(GOAL) Write out the rows below, word for word, between the line holding "text textodeejemplo [118, 180, 1122, 209]" and the line holding "Identify the document", inclusive.

(Collected data)

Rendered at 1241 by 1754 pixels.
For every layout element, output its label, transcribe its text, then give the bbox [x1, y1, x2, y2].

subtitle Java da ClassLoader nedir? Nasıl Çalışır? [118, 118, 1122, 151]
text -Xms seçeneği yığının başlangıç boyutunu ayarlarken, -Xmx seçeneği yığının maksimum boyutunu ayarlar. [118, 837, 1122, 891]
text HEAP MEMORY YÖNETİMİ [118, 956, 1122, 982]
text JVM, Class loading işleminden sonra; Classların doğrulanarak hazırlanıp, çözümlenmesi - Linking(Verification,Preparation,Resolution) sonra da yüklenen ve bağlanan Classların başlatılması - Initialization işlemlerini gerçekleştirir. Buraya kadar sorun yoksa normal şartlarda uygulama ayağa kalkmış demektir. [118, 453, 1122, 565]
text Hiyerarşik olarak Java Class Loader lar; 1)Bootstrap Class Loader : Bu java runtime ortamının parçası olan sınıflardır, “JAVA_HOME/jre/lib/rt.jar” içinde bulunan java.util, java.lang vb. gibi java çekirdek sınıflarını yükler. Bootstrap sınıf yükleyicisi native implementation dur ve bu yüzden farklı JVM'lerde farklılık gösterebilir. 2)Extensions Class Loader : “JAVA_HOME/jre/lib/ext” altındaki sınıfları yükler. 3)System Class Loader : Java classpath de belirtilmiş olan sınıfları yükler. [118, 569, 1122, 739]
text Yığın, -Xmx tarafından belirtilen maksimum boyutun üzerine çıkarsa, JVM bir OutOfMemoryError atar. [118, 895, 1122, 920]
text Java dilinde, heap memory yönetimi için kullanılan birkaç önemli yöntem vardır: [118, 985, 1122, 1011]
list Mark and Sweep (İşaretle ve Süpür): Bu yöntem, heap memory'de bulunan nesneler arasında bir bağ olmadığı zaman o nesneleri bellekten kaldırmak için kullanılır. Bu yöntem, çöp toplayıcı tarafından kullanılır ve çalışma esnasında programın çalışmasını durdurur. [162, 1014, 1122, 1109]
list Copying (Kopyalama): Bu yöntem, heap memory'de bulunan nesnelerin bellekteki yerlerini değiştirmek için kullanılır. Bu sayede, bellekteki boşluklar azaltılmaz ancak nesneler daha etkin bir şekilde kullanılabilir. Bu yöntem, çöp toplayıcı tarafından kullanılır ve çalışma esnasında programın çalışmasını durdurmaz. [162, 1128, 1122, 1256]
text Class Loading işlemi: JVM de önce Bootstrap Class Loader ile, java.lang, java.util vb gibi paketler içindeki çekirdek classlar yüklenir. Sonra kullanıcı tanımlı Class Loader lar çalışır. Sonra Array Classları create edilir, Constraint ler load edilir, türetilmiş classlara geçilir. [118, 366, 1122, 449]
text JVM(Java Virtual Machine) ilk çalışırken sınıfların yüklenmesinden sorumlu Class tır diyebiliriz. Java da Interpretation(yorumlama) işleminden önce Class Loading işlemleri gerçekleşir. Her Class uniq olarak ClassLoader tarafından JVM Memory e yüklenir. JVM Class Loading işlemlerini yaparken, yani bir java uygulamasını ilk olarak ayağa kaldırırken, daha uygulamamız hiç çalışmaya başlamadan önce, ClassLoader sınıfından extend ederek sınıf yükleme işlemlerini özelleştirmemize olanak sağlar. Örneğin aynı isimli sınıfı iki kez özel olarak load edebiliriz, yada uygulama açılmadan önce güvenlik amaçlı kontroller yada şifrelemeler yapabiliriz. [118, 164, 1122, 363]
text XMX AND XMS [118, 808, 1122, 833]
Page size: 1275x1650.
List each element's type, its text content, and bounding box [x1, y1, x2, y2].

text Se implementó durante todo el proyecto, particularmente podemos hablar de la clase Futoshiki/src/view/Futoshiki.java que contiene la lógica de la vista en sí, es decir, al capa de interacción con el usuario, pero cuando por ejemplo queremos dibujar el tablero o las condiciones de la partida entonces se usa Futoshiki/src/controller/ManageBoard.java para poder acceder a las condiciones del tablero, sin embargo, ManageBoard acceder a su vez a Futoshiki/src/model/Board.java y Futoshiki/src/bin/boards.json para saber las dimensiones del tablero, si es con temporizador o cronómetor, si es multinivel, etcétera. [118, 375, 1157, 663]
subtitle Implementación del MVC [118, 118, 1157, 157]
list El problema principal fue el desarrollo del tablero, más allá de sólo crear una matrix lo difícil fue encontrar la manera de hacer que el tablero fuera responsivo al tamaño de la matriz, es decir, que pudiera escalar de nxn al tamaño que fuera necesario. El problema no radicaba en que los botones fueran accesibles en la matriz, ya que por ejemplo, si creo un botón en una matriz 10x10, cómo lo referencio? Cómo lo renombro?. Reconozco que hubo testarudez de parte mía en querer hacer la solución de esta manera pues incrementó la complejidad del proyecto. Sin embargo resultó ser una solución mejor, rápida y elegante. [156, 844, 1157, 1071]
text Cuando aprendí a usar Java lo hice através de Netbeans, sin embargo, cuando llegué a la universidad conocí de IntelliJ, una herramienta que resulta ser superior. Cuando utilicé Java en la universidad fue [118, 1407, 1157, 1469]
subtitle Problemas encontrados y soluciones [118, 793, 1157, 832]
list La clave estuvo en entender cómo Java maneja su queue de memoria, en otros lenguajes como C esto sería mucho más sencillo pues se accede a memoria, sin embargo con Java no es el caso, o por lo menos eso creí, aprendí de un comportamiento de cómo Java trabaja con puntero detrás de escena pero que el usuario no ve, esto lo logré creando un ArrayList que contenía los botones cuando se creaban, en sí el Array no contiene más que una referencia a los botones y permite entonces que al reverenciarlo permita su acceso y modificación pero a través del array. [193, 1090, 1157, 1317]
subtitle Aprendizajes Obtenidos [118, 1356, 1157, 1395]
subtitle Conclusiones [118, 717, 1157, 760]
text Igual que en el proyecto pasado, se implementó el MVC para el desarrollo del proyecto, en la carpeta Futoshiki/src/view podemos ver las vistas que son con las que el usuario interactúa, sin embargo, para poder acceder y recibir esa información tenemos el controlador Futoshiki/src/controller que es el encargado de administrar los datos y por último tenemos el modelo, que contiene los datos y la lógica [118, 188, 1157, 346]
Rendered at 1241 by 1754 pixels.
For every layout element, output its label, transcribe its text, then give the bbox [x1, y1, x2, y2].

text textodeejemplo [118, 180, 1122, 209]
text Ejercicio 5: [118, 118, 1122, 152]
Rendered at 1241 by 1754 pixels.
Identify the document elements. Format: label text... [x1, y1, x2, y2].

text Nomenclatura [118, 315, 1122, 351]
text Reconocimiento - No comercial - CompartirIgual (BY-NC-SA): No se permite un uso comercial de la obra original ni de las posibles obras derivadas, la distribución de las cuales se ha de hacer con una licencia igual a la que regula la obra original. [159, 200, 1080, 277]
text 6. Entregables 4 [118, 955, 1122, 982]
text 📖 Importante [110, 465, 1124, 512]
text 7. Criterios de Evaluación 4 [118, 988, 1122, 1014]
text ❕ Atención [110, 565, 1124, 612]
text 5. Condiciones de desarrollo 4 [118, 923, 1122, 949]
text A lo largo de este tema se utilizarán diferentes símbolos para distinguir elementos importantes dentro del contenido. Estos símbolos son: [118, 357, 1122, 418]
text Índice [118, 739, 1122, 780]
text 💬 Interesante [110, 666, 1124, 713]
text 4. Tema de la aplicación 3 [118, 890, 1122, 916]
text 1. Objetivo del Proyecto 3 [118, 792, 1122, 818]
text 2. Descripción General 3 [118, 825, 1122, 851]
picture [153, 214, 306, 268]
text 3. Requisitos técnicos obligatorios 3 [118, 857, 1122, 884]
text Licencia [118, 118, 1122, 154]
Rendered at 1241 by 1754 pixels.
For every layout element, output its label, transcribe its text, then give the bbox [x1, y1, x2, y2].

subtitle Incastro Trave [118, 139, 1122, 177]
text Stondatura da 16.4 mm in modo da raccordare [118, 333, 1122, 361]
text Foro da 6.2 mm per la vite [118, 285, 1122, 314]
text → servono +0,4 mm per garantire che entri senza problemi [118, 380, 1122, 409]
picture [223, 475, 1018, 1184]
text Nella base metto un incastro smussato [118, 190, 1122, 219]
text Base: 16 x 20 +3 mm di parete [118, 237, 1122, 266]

(THE OUTPUT)
text textodeejemplo [118, 180, 1122, 209]
text Ejercicio 5: [118, 118, 1122, 152]
Rendered at 1241 by 1754 pixels.
Identify the document elements. Format: label text... [x1, y1, x2, y2].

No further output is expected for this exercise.